И, словно в попытке доказать свою точку зрения, Валентина подается бедрами вперед, несмотря на прозвучавшее предупреждение.

— Я никогда не утверждал обратного, ангел, но я твой муж, и забота о тебе – моя привилегия. Позволь мне это. Мужчины заботятся о своих беременных женах каждый день. Многие считают это очаровательным и милым. Почему ты так сильно сопротивляешься?

Ангел мрачнеет и дергает запястьями, чтобы испытать мою хватку.

— У большинства мужчин нет в штате врача, и они разрешают своим женам выходить из дома. Ты чересчур заботлив, и хотя чаще всего мне это нравится, сейчас мне хочется лишь навестить Роуз.

— Сначала доктор.

— После этого ты отведешь меня к её могиле, чтобы я смогла поговорить с ней?

Я издаю ничего не выражающий звук, а затем уступаю.

— Зависит от того, что скажет доктор о твоем состоянии.

Валентина закатывает глаза и издает тяжелый вздох. Когда она прекращает вырываться, я понимаю, что победил. Отпускаю ангела и аккуратно поворачиваю в сторону коридора, чтобы она случайно не наступила на разбитое стекло.

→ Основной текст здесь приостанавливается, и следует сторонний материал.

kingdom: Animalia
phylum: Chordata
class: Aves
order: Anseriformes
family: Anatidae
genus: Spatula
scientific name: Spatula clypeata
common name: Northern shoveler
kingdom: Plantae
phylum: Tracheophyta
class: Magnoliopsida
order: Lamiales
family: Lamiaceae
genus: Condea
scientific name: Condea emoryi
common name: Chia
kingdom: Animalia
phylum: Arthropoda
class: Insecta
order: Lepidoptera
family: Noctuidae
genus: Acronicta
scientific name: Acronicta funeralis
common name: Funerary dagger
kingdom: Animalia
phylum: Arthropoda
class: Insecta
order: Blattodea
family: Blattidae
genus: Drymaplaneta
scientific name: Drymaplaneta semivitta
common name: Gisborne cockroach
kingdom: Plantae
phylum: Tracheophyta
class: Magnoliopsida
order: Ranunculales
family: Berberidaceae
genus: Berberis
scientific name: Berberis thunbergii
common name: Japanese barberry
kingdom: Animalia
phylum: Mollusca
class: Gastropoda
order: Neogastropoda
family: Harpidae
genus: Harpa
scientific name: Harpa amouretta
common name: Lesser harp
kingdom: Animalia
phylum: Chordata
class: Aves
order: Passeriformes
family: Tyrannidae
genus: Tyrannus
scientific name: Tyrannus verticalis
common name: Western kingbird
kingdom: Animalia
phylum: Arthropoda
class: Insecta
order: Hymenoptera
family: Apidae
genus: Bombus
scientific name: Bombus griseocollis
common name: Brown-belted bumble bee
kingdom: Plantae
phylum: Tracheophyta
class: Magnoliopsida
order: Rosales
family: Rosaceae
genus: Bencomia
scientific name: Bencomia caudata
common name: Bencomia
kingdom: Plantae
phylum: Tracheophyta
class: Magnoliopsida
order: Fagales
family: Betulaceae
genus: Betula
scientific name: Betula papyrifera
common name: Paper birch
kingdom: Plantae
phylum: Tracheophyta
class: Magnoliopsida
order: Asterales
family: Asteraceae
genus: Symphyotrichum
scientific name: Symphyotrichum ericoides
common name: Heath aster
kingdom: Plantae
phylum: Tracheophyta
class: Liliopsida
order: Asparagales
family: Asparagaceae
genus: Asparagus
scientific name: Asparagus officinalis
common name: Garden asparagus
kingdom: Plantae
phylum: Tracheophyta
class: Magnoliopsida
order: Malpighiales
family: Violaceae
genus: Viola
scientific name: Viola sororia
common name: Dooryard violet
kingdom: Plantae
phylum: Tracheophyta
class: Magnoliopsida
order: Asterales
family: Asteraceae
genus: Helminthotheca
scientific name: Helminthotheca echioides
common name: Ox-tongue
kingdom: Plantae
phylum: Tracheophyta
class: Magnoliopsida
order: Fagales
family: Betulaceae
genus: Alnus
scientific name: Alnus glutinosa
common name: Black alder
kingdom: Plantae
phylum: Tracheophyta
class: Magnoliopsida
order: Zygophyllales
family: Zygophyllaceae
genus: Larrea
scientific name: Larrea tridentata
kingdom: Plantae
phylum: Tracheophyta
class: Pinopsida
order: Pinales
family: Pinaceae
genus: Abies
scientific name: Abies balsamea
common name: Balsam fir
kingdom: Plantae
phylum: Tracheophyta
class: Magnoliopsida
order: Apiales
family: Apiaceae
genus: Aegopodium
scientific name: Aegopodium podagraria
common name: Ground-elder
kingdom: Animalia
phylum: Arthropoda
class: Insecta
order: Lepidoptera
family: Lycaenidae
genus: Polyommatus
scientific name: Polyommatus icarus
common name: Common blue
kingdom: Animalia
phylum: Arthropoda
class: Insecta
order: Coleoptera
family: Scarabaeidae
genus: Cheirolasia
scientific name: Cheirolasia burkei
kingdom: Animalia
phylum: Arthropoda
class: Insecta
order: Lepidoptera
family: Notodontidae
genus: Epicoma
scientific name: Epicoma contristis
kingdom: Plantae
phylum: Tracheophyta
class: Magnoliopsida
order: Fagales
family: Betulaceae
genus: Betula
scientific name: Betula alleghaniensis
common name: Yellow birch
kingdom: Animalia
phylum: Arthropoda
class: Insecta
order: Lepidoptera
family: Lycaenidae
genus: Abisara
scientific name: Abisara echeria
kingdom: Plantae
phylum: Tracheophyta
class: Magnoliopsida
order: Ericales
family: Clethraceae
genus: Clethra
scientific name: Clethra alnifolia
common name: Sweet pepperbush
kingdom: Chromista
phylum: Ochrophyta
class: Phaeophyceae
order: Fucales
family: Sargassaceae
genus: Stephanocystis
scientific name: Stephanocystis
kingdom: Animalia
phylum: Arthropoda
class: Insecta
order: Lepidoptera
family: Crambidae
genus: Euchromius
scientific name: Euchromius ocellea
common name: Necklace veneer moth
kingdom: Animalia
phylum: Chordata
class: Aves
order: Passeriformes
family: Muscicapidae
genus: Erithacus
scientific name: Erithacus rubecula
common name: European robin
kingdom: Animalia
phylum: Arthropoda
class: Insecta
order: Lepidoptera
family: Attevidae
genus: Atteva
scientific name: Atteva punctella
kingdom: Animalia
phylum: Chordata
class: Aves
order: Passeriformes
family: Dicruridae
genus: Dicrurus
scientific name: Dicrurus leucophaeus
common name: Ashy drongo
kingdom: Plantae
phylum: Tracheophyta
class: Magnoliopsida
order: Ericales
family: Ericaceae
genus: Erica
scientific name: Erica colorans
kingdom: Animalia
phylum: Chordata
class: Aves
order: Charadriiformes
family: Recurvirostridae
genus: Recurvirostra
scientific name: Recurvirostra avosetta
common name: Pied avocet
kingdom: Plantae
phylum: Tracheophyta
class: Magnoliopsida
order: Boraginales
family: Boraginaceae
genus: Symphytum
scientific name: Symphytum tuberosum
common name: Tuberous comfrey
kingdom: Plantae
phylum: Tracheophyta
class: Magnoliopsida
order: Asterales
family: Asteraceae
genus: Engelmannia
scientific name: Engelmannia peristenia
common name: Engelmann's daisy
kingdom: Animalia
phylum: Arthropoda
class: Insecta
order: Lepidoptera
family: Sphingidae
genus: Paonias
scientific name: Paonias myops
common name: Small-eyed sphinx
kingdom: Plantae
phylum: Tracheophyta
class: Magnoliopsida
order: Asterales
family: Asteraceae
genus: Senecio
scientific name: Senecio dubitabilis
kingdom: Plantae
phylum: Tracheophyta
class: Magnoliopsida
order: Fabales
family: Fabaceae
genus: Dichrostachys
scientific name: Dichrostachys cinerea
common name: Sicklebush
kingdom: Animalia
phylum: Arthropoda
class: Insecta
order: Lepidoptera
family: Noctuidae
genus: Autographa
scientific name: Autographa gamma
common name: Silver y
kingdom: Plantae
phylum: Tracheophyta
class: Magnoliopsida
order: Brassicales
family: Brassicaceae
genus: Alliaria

Мы заходим в комнату, и я посылаю короткое сообщение уборщикам о фойе, а после – доктору, чтобы он нашел нас в спальне.

Когда старик наконец появляется, он тяжело дышит.

— Сомневаюсь, что ее состояние изменилось за такое короткое время.

Мне нравится отношение этого старого ублюдка. Лишь поэтому я плачу ему неприлично хорошо, чтобы он работал только на меня.

— Я что, выгляжу так, будто меня это волнует? ― Взмахиваю в ее сторону. — В любом случае осмотри её. Я хочу убедиться, что с моей женой все в порядке.

Доктор опускается на кровать рядом с Валентиной и измеряет ее пульс, пока я наблюдаю, ненавидя каждую секунду, когда его рука остается на ее коже.

— Не сказать на проверку, но по внешнему виду и жизненным показателям, кажется, она в полном порядке. В том же состоянии, что и ранее.

Указываю на Валентину.

— Да, отлично, но она продолжает предъявлять требования и кричать на меня.

Валентина втягивает воздух.

— Прошу прощения? Это никак не связано с ребенком.

Доктор обдумывает мои слова и смотрит на меня.

— Скорее всего, гормоны. Порой они заставляют женщин совершать странные поступки.

Валентина открывает рот и сердито смотрит на нас.

— Если я отстаиваю свою позицию, это не значит, что на это влияют гормоны или ребенок. На мои действия влияет твое внезапное преображение в чересчур заботливого изверга, который отказывается прикасаться ко мне, как нам обоим хочется.